Along with the thousands of acres of spraying, we’re slinging sulphur dust by the ton. The downwind area of the Central Valley becomes obscured in a haze of dust. The regular dirt dust doesn’t seem to mind the competition. It sure didn’t need the help though. I have a frightening idea of some innocent irrigator guy firing up a stogie and igniting a mile wide flash. POOF! Reminds me of something you might see on a Road Runner cartoon. If anything, it would be something different for the nightly news.
The Valley enjoyed a sparse bit of rain that lasted much too briefly. Señor El Nino has some explaining to do. Slacker. Fortunately our farmers are smarter than the brainiacs in Sacramento and are holding all the water they can fit into the canals and basins.

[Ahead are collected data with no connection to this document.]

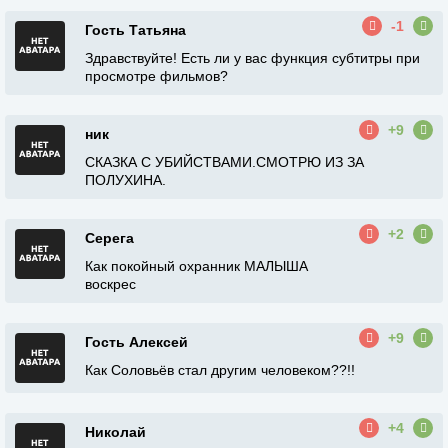
-1
Гость Татьяна
Здравствуйте! Есть ли у вас функция субтитры при
просмотре фильмов?
+9
ник
СКАЗКА С УБИЙСТВАМИ.СМОТРЮ ИЗ ЗА
ПОЛУХИНА.
+2
Серега
Как покойный охранник МАЛЫША
воскрес
+9
Гость Алексей
Как Соловьёв стал другим человеком??!!
+4
Николай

Every nook, cranny and gully is being used to store as much water as can be scooped from the wasteful flushing into the delta smelt abyss. A bowl of water out here is more valuable than a gallon of whiskey. There’s probably more of the latter available these days. That’s a downright shame. Depending on your perspective, of course. It’s fairly obvious the whiskey flows well for the politicians. They must be drunk. Or something… California is its own worst enemy. Those of us who are holding out for sanity are rapidly approaching extinction. Somebody has to be here to keep the flame alive though. We’re running out of kindling. There just ain’t enough Okies left here.
As I hammer this article together today, the Midwest corn run is well underway. Pilots from all over the country converging on the vast American plains. Where once the buffalo roamed now stands millions of acres corn. Southern boys venturing into Yankee territory and our Yankee brothers tolerating them. I’m not sure who is getting the better end of the deal. Ya’ll need to make sure you keep the partying under control. You can’t soar with the eagles if you’re hooting with the owls! A hangover has no place in an airplane. It’s eight hours bottle to throttle, not eight inches. I know the corn run can be a maddening pace and the airspace gets crowded. Use your radios! Coordinate with others and keep your head outside the cockpit.
Speaking of radios, If you don’t have a radio in your airplane then you are flying a partially airworthy machine. In this day and age, there is no excuse for not having the ability to openly communicate. Cell phones are limited to the folks on your contacts list. The guy from Arkansas flying in Illinois may not have the number for the guy from Florida flying a half mile away. State organizations should address this issue at their meetings. Find a VHF frequency and pass it around. If you’re working from a public airport a VHF radio is a must. I know the regulations say it’s not required in a non towered airport. It is required however, by a safety conscious, professional aviator. The G.A. community has only a vague idea at best of how we operate. Keeping the weekend pilot in mind is something we have to do when we are in their neighborhood. The low time pilot in his Cessna 172 is more often than not doing his level best just to keep up with the airplane much less staying ahead of it. A crop duster zooming in and out or suddenly appearing in the pattern below him could be the catalyst for an accident. Our industry suffers enough from a poor reputation. Talking on the radio and communicating goes a long way in preventing bad press. Dealing with the public is a pain in the butt, but if you’re working from a public airport then you’ll have the public to deal with one way or another. Why ruin another person’s day at the airport? We are all ambassadors in some respect; represent us well.
The season continues. The corn will see added bushels, the cotton will flourish, the soybeans will do whatever soybeans do and ag pilots will take a paycheck home. A friend recently posted on social media, “The most important thing I do every day is go home.” The truest words I’ve read since the Gospel of John. Going home is our priority. Above and beyond any other consideration is the precious responsibility we have to our loved ones to be there at the end of the day. Always keep that in mind no matter where you are or what you are doing. That corner under the wires can stay there. A few more minutes circling the field identifying obstacles is time well spent. Plan an after season vacation with your sweetheart and make sure you’re there to do it. God Bless you all. Fly well and stay safe!